*** Data for the task Section Begins ***

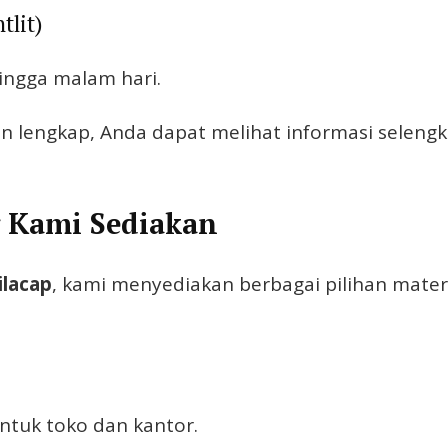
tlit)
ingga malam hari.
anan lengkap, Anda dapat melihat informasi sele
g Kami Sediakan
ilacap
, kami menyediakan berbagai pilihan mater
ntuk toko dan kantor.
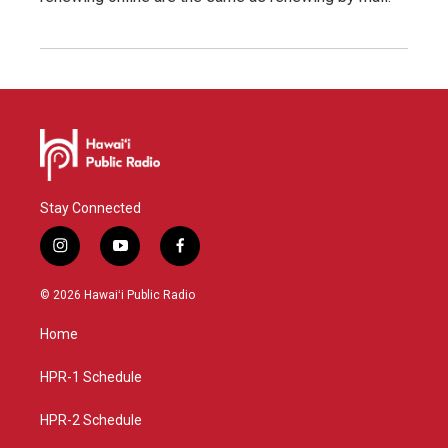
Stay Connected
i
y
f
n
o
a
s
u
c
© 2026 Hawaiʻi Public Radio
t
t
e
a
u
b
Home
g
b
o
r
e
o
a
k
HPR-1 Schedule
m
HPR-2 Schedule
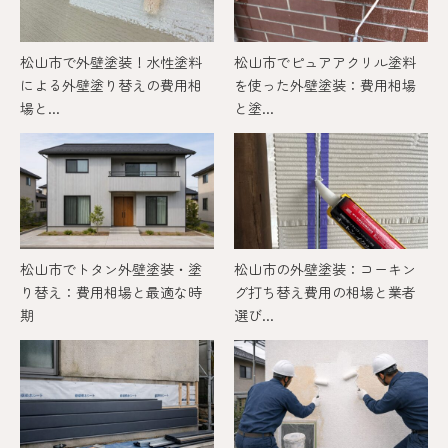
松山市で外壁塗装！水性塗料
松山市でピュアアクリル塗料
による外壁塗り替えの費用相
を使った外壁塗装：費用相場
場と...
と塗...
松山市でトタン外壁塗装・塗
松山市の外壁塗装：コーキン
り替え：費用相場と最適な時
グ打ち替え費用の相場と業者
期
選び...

*** Data for the task Section Ends ***
*** Data for the task Section Begins ***

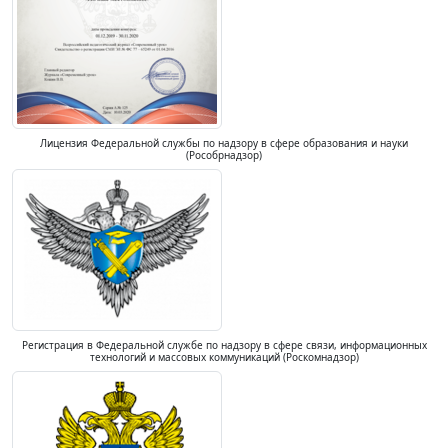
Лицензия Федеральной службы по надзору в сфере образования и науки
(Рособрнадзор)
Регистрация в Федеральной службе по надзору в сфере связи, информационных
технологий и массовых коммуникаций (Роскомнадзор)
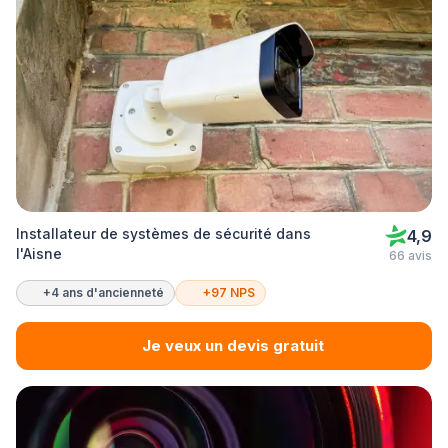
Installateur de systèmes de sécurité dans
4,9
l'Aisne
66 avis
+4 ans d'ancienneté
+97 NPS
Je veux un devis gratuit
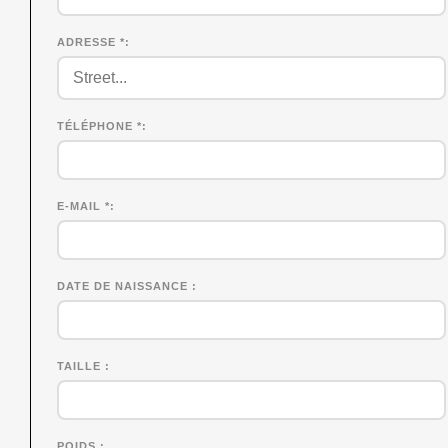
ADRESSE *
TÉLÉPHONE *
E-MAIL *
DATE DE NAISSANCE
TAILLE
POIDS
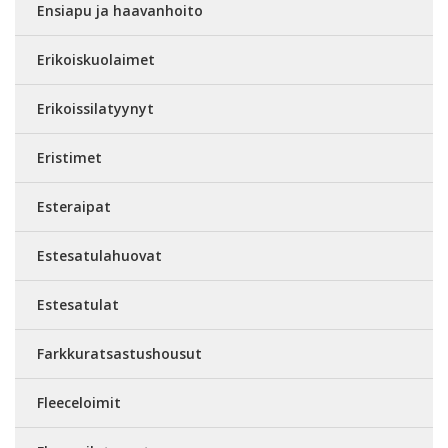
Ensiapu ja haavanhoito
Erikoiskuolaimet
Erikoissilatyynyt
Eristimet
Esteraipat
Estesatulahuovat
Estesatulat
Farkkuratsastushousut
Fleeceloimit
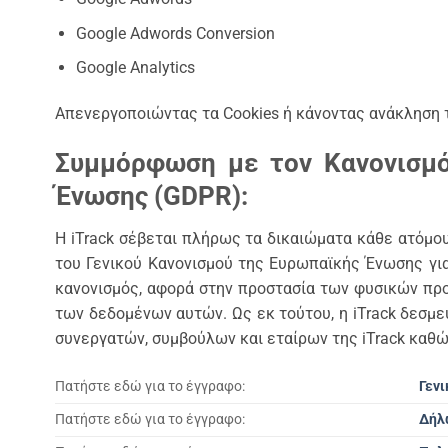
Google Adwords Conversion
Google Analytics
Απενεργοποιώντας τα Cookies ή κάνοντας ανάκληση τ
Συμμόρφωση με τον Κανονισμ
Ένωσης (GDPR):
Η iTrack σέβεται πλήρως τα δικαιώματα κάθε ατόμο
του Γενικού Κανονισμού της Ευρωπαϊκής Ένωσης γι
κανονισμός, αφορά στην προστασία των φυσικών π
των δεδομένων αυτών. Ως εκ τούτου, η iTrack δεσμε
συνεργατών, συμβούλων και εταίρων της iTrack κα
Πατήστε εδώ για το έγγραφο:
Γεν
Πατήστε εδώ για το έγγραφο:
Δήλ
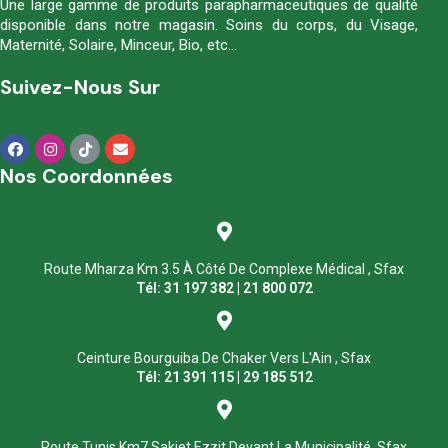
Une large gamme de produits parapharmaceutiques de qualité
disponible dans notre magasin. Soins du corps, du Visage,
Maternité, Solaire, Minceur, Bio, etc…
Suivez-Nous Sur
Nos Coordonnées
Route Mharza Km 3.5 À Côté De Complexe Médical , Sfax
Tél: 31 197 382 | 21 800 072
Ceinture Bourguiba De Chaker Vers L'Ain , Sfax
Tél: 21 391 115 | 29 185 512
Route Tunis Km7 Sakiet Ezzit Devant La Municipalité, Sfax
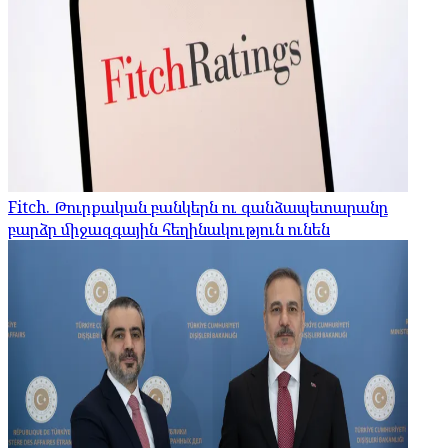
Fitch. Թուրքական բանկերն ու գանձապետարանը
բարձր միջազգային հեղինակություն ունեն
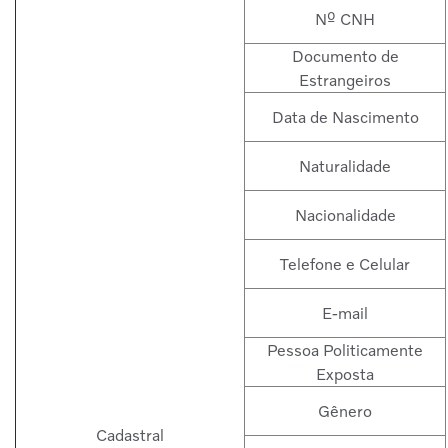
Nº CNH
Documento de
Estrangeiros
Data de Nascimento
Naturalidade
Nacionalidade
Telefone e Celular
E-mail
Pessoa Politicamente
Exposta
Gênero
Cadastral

*** Data for the task Section Ends ***

■ Job item ■
Print an exact copy of the lines above, from the one containing "του Γενικού Κανονισμού" through the one containing "Tél: 31 197 382 | 21 800 072", and leave out the pictures.

■ Written reply ■
του Γενικού Κανονισμού της Ευρωπαϊκής Ένωσης γι
κανονισμός, αφορά στην προστασία των φυσικών π
των δεδομένων αυτών. Ως εκ τούτου, η iTrack δεσμε
συνεργατών, συμβούλων και εταίρων της iTrack κα
Πατήστε εδώ για το έγγραφο:
Γεν
Πατήστε εδώ για το έγγραφο:
Δήλ
Une large gamme de produits parapharmaceutiques de qualité
disponible dans notre magasin. Soins du corps, du Visage,
Maternité, Solaire, Minceur, Bio, etc…
Suivez-Nous Sur
Nos Coordonnées
Route Mharza Km 3.5 À Côté De Complexe Médical , Sfax
Tél: 31 197 382 | 21 800 072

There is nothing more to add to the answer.